BEGIN Supplied material

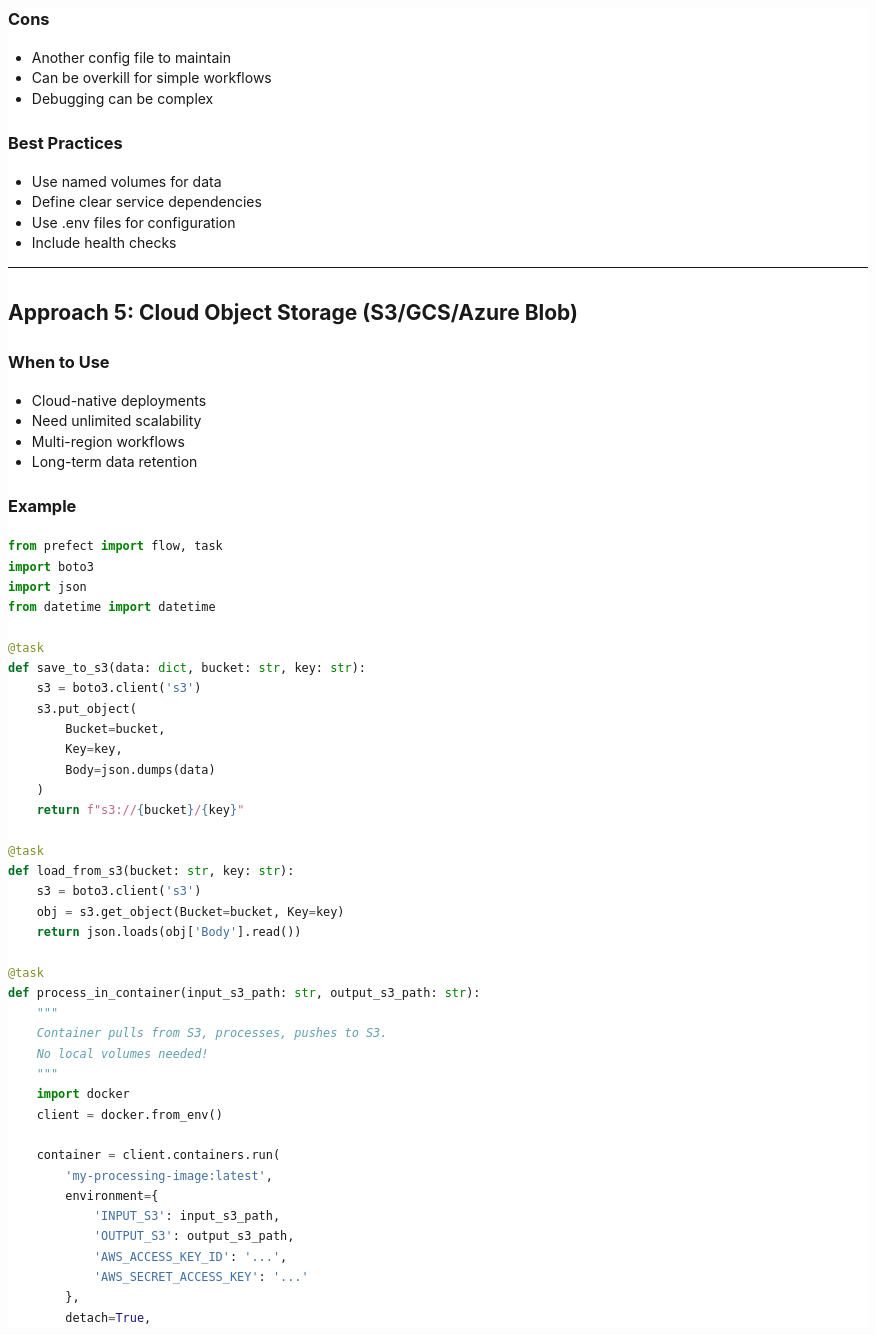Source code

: ### Cons
- Another config file to maintain
- Can be overkill for simple workflows
- Debugging can be complex

### Best Practices
- Use named volumes for data
- Define clear service dependencies
- Use .env files for configuration
- Include health checks

---

## Approach 5: Cloud Object Storage (S3/GCS/Azure Blob)

### When to Use
- Cloud-native deployments
- Need unlimited scalability
- Multi-region workflows
- Long-term data retention

### Example
```python
from prefect import flow, task
import boto3
import json
from datetime import datetime

@task
def save_to_s3(data: dict, bucket: str, key: str):
    s3 = boto3.client('s3')
    s3.put_object(
        Bucket=bucket,
        Key=key,
        Body=json.dumps(data)
    )
    return f"s3://{bucket}/{key}"

@task
def load_from_s3(bucket: str, key: str):
    s3 = boto3.client('s3')
    obj = s3.get_object(Bucket=bucket, Key=key)
    return json.loads(obj['Body'].read())

@task
def process_in_container(input_s3_path: str, output_s3_path: str):
    """
    Container pulls from S3, processes, pushes to S3.
    No local volumes needed!
    """
    import docker
    client = docker.from_env()
    
    container = client.containers.run(
        'my-processing-image:latest',
        environment={
            'INPUT_S3': input_s3_path,
            'OUTPUT_S3': output_s3_path,
            'AWS_ACCESS_KEY_ID': '...',
            'AWS_SECRET_ACCESS_KEY': '...'
        },
        detach=True,
```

END Supplied material

Work order: Select every line above that contains the word "docker", and copy it.

Exercise solution:
    import docker
    client = docker.from_env()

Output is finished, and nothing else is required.